Na ação protocolada, o senador pediu para que os efeitos do processo de demarcação de terra sejam suspensos, caso que se arrasta há pelo menos 16 anos. O processo de demarcação teve início em despacho da Funai, publicado em 15 de novembro do ano passado.
Um dos principais argumentos apresentados por Plínio, é que o processo da demarcação viola o pacto federativo, quando tanto a Câmara Municipal quanto a Prefeitura de Barcelos, não foram formalmente incluídas nas etapas do procedimento demarcatório. Que segundo Plínio, a exclusão dos Poderes Executivo e Legislativo do município, não seria apenas falha pontual, mas sim um “vício estrutural”, que poderia inclusive, segundo o parlamentar, comprometer toda a legalidade do processo.
Pedido de anulação
No processo, o senador pede a anulação do Despacho 157, de 17 de novembro de 2025, que aprovou o Relatório Circunstanciado de Identificação e Delimitação (RCID) da área indígena. Segundo a petição, o ato administrativo é considerado inválido por apresentar “vícios estruturais relevantes”, especialmente por não garantir a participação institucional do município de Barcelos durante o procedimento.

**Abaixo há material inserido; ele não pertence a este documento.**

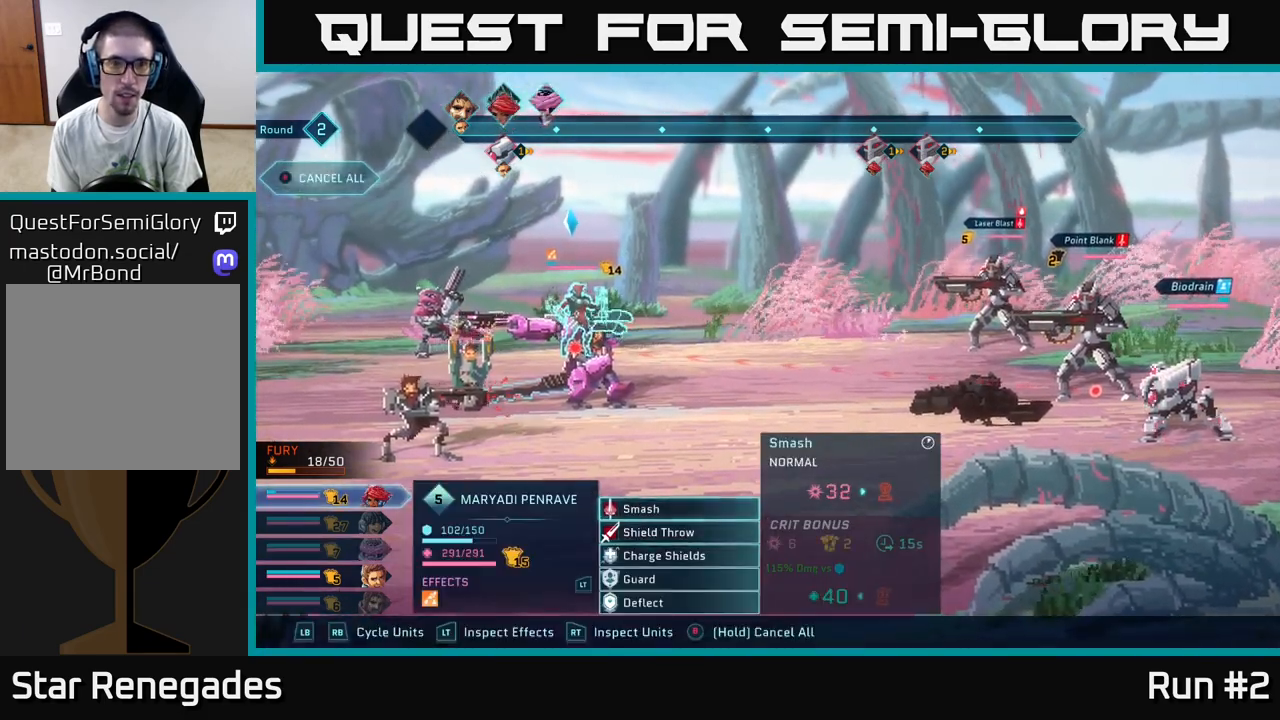
{"buttons": [], "left_stick": "center", "right_stick": "center", "events": [[167, "A", "down"], [333, "A", "up"]]}
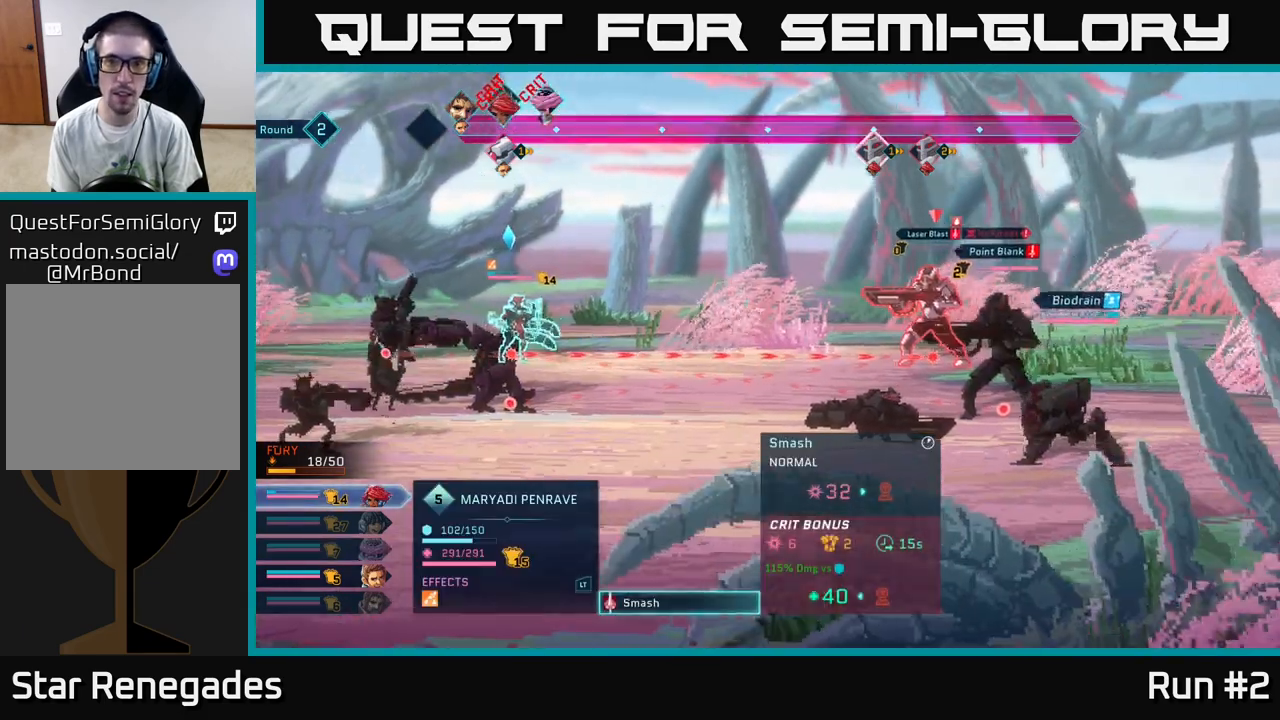
{"buttons": [], "left_stick": "center", "right_stick": "center", "events": []}
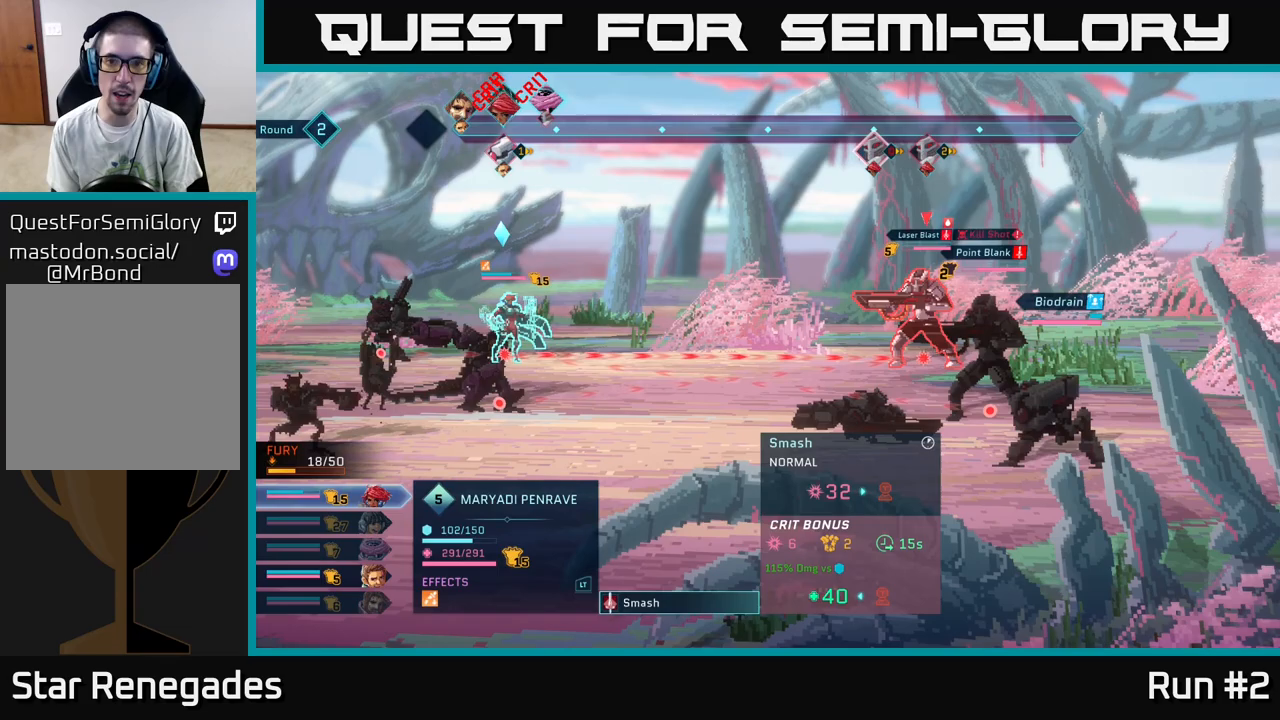
{"buttons": [], "left_stick": "center", "right_stick": "center", "events": []}
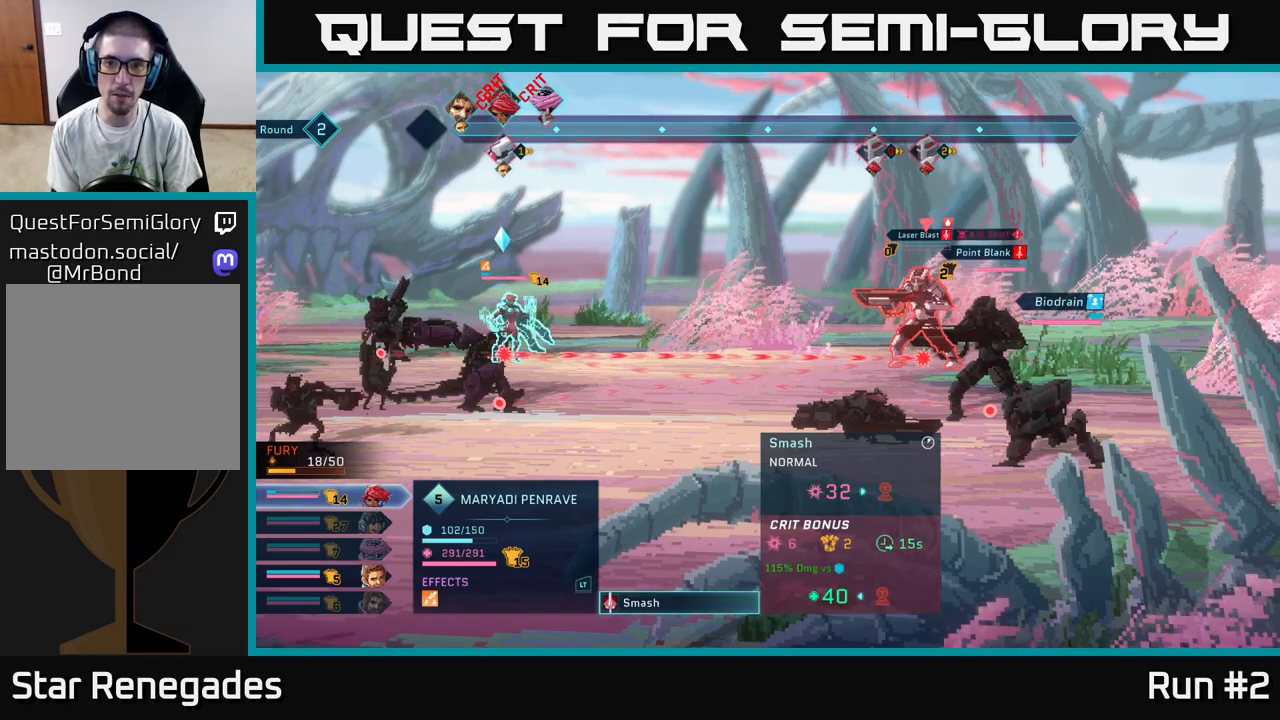
{"buttons": ["A"], "left_stick": "center", "right_stick": "center", "events": [[450, "A", "down"]]}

A defesa argumenta que a demarcação tem impactos diretos sobre o território municipal, incluindo arrecadação, planejamento urbano e políticas públicas, o que exigiria participação obrigatória do ente local. A petição também sustenta que a Lei 14.701/2023, que garante a participação de estados e municípios em todas as fases da demarcação de terras indígenas, foi descumprida.
Além disso, o senador aponta violação ao devido processo legal e ao contraditório, já que “o município diretamente afetado não teve oportunidade de se manifestar de forma institucional”.

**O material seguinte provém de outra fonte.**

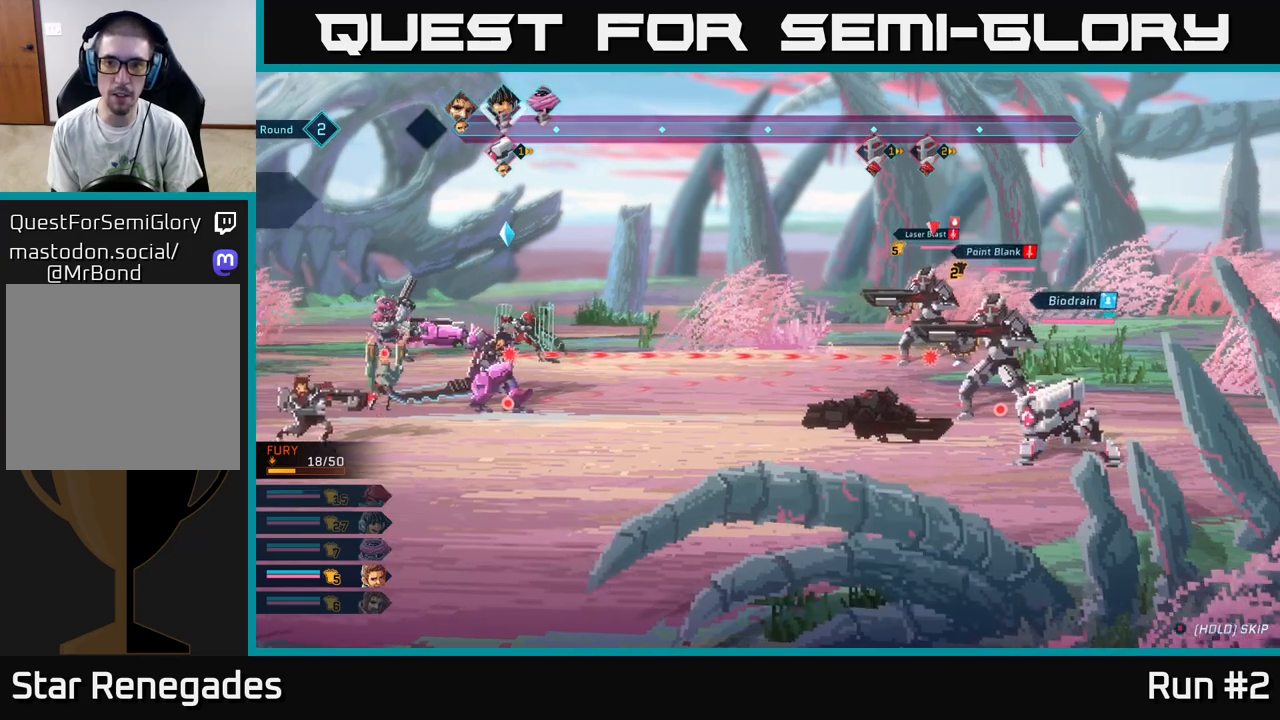
{"buttons": [], "left_stick": "center", "right_stick": "center", "events": [[33, "A", "up"]]}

De acordo com a Fundação Nacional dos Povos Indígenas, cerca de 800 indígenas vivem na área em processo de demarcação, incluindo povos baré, tukano, baniwa, tariana, desana e pira-tapuia. O processo de reconhecimento do território se arrasta há pelo menos 16 anos.
Na última sexta-feira (20), o juiz federal responsável pelo caso determinou a citação da União e de órgãos como a Funai para apresentação de defesa. A ação segue em tramitação na Justiça Federal do Amazonas e ainda não há decisão sobre o pedido liminar.